| What the exercise asks |
Your answer must be an exact transcription of the data, with every picture omitted.

-=-=-=-=-

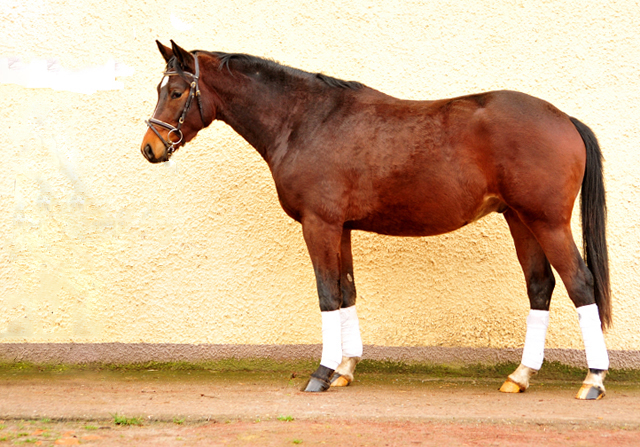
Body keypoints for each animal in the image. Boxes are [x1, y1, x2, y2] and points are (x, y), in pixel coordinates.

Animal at [142, 40, 612, 400]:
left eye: (178, 91)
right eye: (162, 87)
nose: (150, 147)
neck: (306, 121)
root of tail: (565, 119)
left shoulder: (319, 225)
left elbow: (327, 294)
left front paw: (322, 373)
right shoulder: (341, 229)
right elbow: (347, 291)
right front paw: (346, 368)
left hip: (547, 222)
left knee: (579, 283)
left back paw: (593, 380)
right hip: (520, 219)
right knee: (540, 286)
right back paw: (520, 376)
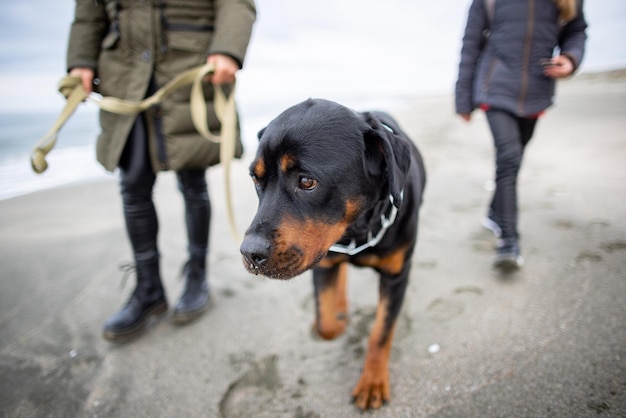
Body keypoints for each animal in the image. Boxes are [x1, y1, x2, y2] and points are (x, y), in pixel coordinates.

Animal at [238, 99, 424, 412]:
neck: (358, 229)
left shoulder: (396, 275)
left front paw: (372, 382)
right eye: (255, 178)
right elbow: (325, 325)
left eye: (307, 182)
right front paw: (338, 322)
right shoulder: (323, 262)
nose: (250, 252)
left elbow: (381, 332)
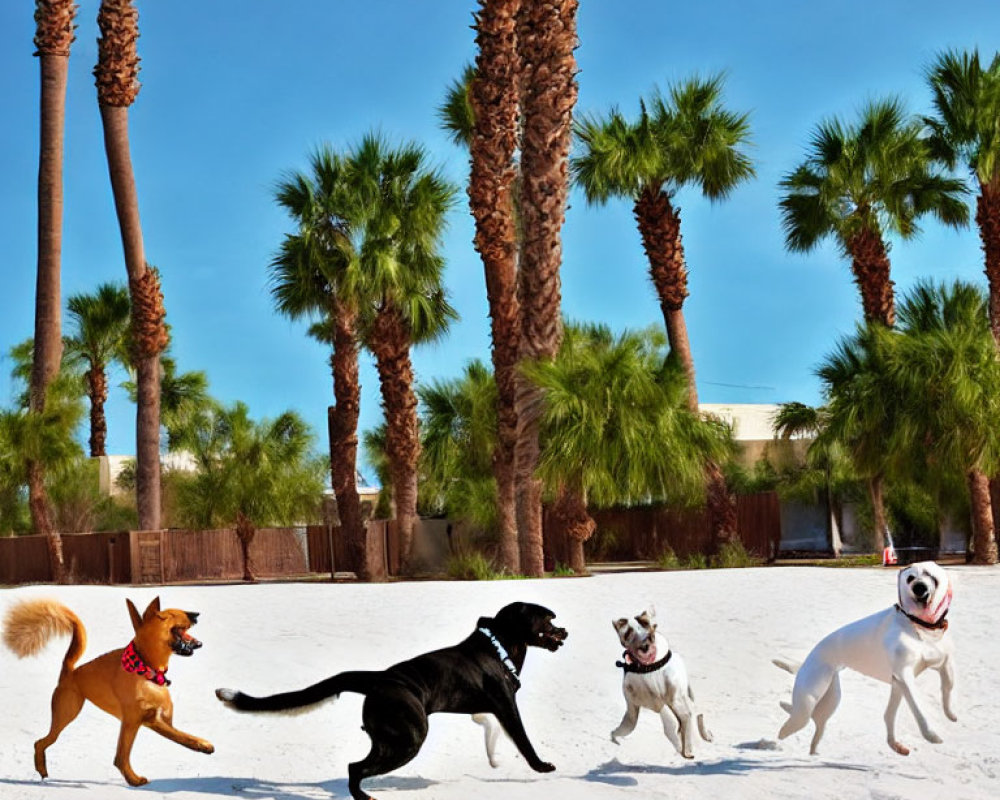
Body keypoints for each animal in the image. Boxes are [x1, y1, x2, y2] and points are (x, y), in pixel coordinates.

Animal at [2, 596, 215, 784]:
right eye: (168, 615)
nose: (195, 614)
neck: (147, 669)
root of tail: (70, 672)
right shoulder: (136, 721)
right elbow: (122, 757)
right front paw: (133, 779)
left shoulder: (155, 720)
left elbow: (179, 735)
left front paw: (200, 744)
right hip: (65, 714)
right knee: (40, 742)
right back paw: (42, 769)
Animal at [216, 600, 568, 800]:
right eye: (547, 620)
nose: (564, 631)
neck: (500, 646)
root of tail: (378, 678)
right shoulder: (506, 706)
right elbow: (523, 739)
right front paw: (541, 766)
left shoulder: (487, 710)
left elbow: (492, 733)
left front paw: (494, 760)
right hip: (408, 739)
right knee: (355, 768)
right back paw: (363, 798)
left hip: (389, 739)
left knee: (357, 766)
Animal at [608, 604, 712, 760]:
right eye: (628, 632)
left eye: (647, 624)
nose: (645, 641)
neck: (649, 668)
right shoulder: (633, 709)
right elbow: (623, 728)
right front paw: (615, 738)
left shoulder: (675, 703)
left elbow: (682, 724)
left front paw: (687, 749)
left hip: (686, 700)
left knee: (696, 715)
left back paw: (705, 735)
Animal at [776, 556, 956, 756]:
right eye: (910, 578)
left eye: (930, 575)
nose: (919, 587)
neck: (919, 625)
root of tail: (806, 661)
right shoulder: (905, 676)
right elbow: (919, 709)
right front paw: (931, 734)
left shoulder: (938, 665)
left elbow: (948, 687)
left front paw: (950, 714)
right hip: (807, 704)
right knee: (787, 727)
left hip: (830, 700)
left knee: (820, 728)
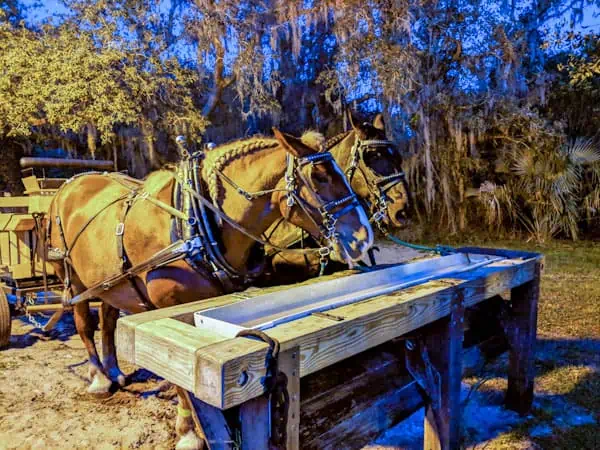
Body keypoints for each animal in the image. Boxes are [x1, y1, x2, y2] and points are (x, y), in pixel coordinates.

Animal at [42, 128, 370, 448]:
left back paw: (113, 371)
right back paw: (99, 378)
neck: (197, 225)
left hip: (110, 281)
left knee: (108, 322)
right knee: (85, 325)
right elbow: (179, 375)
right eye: (320, 176)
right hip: (72, 279)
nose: (363, 237)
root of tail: (72, 183)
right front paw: (188, 433)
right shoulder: (166, 308)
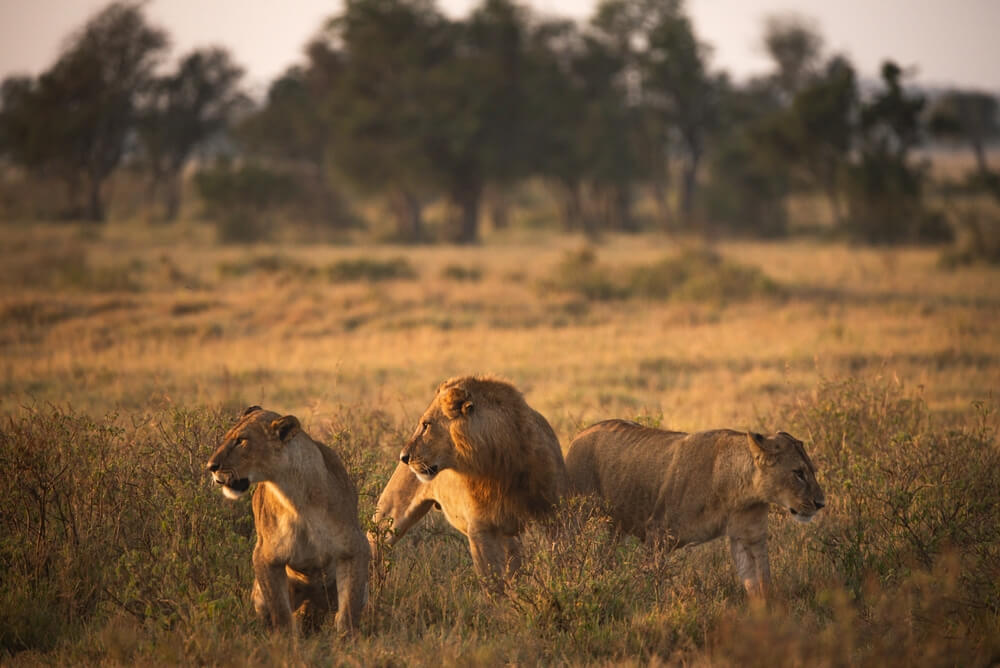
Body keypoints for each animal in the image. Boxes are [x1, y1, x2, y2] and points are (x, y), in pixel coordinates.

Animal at [206, 406, 369, 634]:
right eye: (227, 437)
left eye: (241, 441)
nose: (210, 466)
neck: (295, 497)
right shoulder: (266, 556)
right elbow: (281, 613)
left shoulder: (355, 548)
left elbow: (348, 611)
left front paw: (347, 638)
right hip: (260, 595)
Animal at [371, 375, 567, 589]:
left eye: (426, 425)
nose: (403, 457)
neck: (499, 465)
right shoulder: (480, 530)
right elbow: (493, 586)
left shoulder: (555, 516)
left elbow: (561, 560)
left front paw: (561, 585)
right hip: (390, 514)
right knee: (373, 541)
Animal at [565, 420, 825, 597]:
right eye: (798, 473)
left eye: (811, 470)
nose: (821, 503)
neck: (738, 490)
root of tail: (580, 433)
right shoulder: (657, 533)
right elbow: (651, 581)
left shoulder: (749, 537)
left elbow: (759, 579)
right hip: (577, 516)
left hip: (615, 527)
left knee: (604, 557)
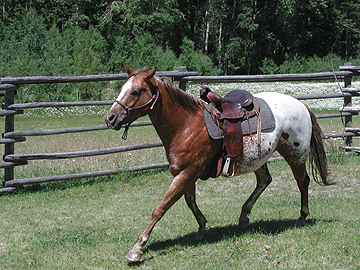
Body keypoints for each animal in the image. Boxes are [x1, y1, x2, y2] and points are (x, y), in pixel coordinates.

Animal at [102, 63, 330, 262]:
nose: (110, 118)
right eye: (122, 89)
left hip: (295, 154)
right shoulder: (186, 173)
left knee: (302, 182)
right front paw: (202, 227)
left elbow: (161, 208)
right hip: (258, 157)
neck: (186, 125)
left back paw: (302, 216)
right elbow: (190, 201)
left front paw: (137, 248)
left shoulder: (187, 172)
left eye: (136, 91)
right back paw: (244, 216)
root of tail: (301, 103)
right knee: (265, 180)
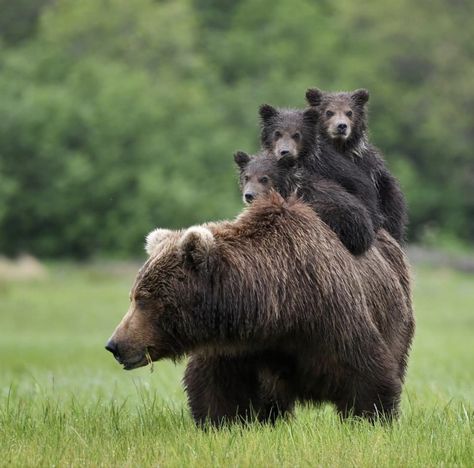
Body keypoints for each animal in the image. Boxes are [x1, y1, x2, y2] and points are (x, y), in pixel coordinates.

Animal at [106, 192, 414, 426]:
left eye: (143, 299)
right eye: (134, 296)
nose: (114, 344)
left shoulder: (330, 317)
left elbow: (366, 373)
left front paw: (370, 419)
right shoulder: (234, 347)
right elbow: (215, 389)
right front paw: (218, 422)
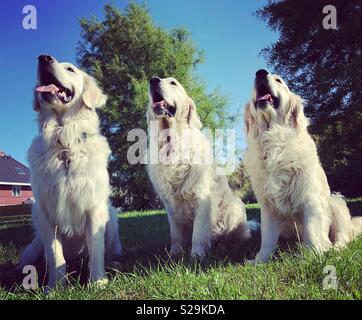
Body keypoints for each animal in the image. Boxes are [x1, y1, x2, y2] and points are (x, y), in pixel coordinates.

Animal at [17, 55, 122, 290]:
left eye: (70, 69)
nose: (43, 57)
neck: (64, 143)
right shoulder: (45, 213)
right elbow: (55, 254)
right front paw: (55, 287)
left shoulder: (94, 208)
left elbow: (96, 250)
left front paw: (98, 281)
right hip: (33, 240)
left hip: (111, 215)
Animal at [146, 76, 253, 258]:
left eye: (173, 83)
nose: (153, 80)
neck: (172, 143)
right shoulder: (170, 204)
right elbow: (175, 234)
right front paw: (174, 253)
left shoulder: (202, 197)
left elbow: (198, 233)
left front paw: (197, 255)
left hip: (235, 208)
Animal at [243, 69, 362, 264]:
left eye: (279, 80)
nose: (260, 72)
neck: (274, 141)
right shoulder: (268, 207)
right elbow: (266, 240)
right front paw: (259, 261)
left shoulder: (310, 199)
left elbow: (312, 232)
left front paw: (313, 257)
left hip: (336, 203)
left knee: (343, 238)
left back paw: (334, 250)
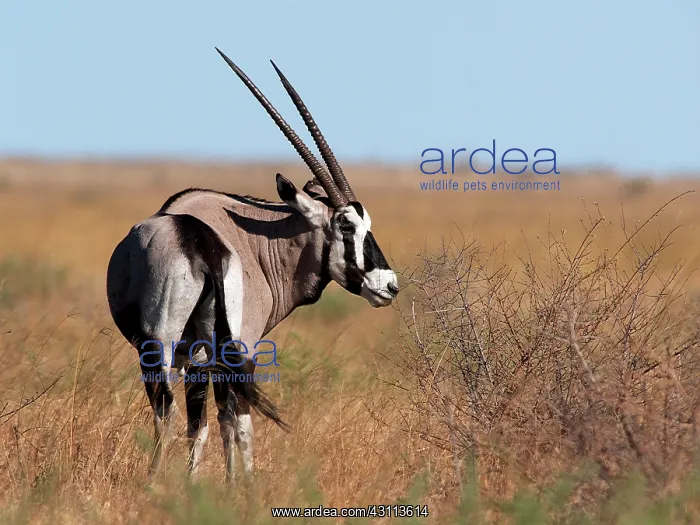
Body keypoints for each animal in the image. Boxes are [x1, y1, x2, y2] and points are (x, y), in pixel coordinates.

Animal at [106, 48, 399, 481]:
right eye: (346, 225)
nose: (389, 285)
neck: (260, 241)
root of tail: (200, 241)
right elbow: (223, 422)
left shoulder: (203, 355)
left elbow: (206, 425)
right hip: (181, 347)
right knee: (199, 415)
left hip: (175, 348)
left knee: (186, 414)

-=-=-=-=-

| The answer |
Body keypoints for each animal in the image. Boxes are [x1, y1, x2, y2] and points are (x, y), in pixel coordinates.

Animal at [142, 40, 612, 400]:
left eye: (178, 91)
right eye: (162, 87)
nose: (150, 147)
neck: (306, 121)
root of tail: (565, 119)
left shoulder: (319, 225)
left elbow: (327, 294)
left front paw: (322, 373)
right shoulder: (341, 229)
right elbow: (347, 291)
right front paw: (346, 368)
left hip: (547, 222)
left knee: (579, 283)
left back paw: (593, 380)
right hip: (520, 219)
right knee: (540, 286)
right back paw: (520, 376)
Body keypoints for each animal in the image. Boxes are [x1, y1, x2, y2] and points are (x, y), in pixel coordinates.

Animal at [238, 99, 424, 412]:
neck: (358, 229)
left shoulder: (396, 275)
left front paw: (372, 382)
right eye: (255, 178)
right elbow: (325, 325)
left eye: (307, 182)
right front paw: (338, 322)
right shoulder: (323, 262)
nose: (250, 252)
left elbow: (381, 332)
Body keypoints for each animal in the image. Boxes are [x1, y1, x2, y2] and points are (x, y), in pixel coordinates.

Animal at [2, 596, 215, 784]:
right eye: (168, 615)
nose: (195, 614)
neck: (147, 669)
root of tail: (70, 672)
right shoulder: (136, 721)
right elbow: (122, 757)
right front paw: (133, 779)
left shoulder: (155, 720)
left elbow: (179, 735)
left front paw: (200, 744)
right hip: (65, 714)
right knee: (40, 742)
right back paw: (42, 769)
Animal at [216, 600, 568, 800]:
right eye: (547, 620)
nose: (564, 631)
neck: (500, 646)
root of tail: (378, 678)
right shoulder: (506, 706)
right elbow: (523, 739)
right front paw: (541, 766)
left shoulder: (487, 710)
left elbow: (492, 733)
left front paw: (494, 760)
right hip: (408, 739)
right knee: (355, 768)
right back paw: (363, 798)
left hip: (389, 739)
left knee: (357, 766)
Animal at [608, 604, 712, 760]:
right eye: (628, 632)
left eye: (647, 624)
nose: (645, 641)
neck: (649, 668)
right shoulder: (633, 709)
right elbow: (623, 728)
right front paw: (615, 738)
left shoulder: (675, 703)
left elbow: (682, 724)
left front paw: (687, 749)
left hip: (686, 700)
left knee: (696, 715)
left back paw: (705, 735)
Animal at [776, 556, 956, 756]:
right eye: (910, 578)
left eye: (930, 575)
nose: (919, 587)
neck: (919, 625)
root of tail: (806, 661)
right shoulder: (905, 676)
right elbow: (919, 709)
right front paw: (931, 734)
left shoulder: (938, 665)
left elbow: (948, 687)
left front paw: (950, 714)
right hip: (807, 704)
right knee: (787, 727)
left hip: (830, 700)
left knee: (820, 728)
Body keypoints for each animal in the image. Boxes are [x1, y1, x2, y2] and points are (x, y), in pixel coordinates.

Animal at [42, 128, 370, 448]:
left back paw: (113, 371)
right back paw: (99, 378)
neck: (197, 225)
left hip: (110, 281)
left knee: (108, 322)
right knee: (85, 325)
right elbow: (179, 375)
right eye: (320, 176)
right hip: (72, 279)
nose: (363, 237)
root of tail: (72, 183)
right front paw: (188, 433)
right shoulder: (166, 308)
Body keypoints for each animal in the image. Boxes are [x1, y1, x2, y2] and points are (x, y), in pixel coordinates.

Animal at [206, 406, 369, 634]:
right eye: (227, 437)
left eye: (241, 441)
nose: (210, 466)
neck: (295, 497)
right shoulder: (266, 556)
right elbow: (281, 613)
left shoulder: (355, 548)
left elbow: (348, 611)
left front paw: (347, 638)
right hip: (260, 595)
Animal at [371, 375, 567, 589]:
left eye: (426, 425)
nose: (403, 457)
neck: (499, 465)
right shoulder: (480, 530)
right elbow: (493, 586)
left shoulder: (555, 516)
left elbow: (561, 560)
left front paw: (561, 585)
right hip: (390, 514)
right knee: (373, 541)
Animal at [565, 420, 825, 597]:
right eye: (798, 473)
left eye: (811, 470)
nose: (821, 503)
neck: (738, 490)
root of tail: (580, 433)
right shoulder: (657, 533)
right elbow: (651, 581)
left shoulder: (749, 537)
left elbow: (759, 579)
right hip: (577, 516)
left hip: (615, 527)
left knee: (604, 557)
Body keypoints for each animal in the image. Boxes are [x1, y1, x2, y2] and points are (x, y), in pixel coordinates.

Animal at [102, 63, 330, 262]:
nose: (110, 118)
right eye: (122, 89)
left hip: (295, 154)
right shoulder: (186, 173)
left knee: (302, 182)
right front paw: (202, 227)
left elbow: (161, 208)
right hip: (258, 157)
neck: (186, 125)
left back paw: (302, 216)
right elbow: (190, 201)
left front paw: (137, 248)
left shoulder: (187, 172)
left eye: (136, 91)
right back paw: (244, 216)
root of tail: (301, 103)
right knee: (265, 180)
Body keypoints for each animal in the image. Boxes are [x1, y1, x2, y2] and points are (x, y), in pixel coordinates.

Animal at [106, 192, 414, 426]:
left eye: (143, 299)
right eye: (134, 296)
nose: (114, 344)
left shoulder: (330, 317)
left elbow: (366, 373)
left front paw: (370, 419)
right shoulder: (234, 347)
right elbow: (215, 389)
right front paw: (218, 422)
Body keypoints for each animal in the image. Boxes are [x1, y1, x2, y2] and points are (x, y), in pixel coordinates.

Animal at [17, 55, 122, 290]:
left eye: (70, 69)
nose: (43, 57)
neck: (64, 143)
right shoulder: (45, 213)
right elbow: (55, 254)
right front paw: (55, 287)
left shoulder: (94, 208)
left elbow: (96, 250)
left front paw: (98, 281)
right hip: (33, 240)
left hip: (111, 215)
Animal at [146, 76, 253, 258]:
left eye: (173, 83)
nose: (153, 80)
neck: (172, 143)
right shoulder: (170, 204)
right elbow: (175, 234)
right front paw: (174, 253)
left shoulder: (202, 197)
left elbow: (198, 233)
left front paw: (197, 255)
left hip: (235, 208)
Animal at [243, 69, 362, 264]:
left eye: (279, 80)
nose: (260, 72)
neck: (274, 141)
right shoulder: (268, 207)
right elbow: (266, 240)
right front paw: (259, 261)
left shoulder: (310, 199)
left elbow: (312, 232)
left front paw: (313, 257)
left hip: (336, 203)
left knee: (343, 238)
left back paw: (334, 250)
Body keypoints for each animal in the image. Boxes are [x1, y1, x2, y2] and points are (x, y), in pixel coordinates.

Animal at [106, 48, 399, 481]:
right eye: (346, 225)
nose: (389, 285)
neck: (260, 241)
root of tail: (200, 241)
right elbow: (223, 422)
left shoulder: (203, 355)
left elbow: (206, 425)
right hip: (181, 347)
right knee: (199, 415)
left hip: (175, 348)
left knee: (186, 414)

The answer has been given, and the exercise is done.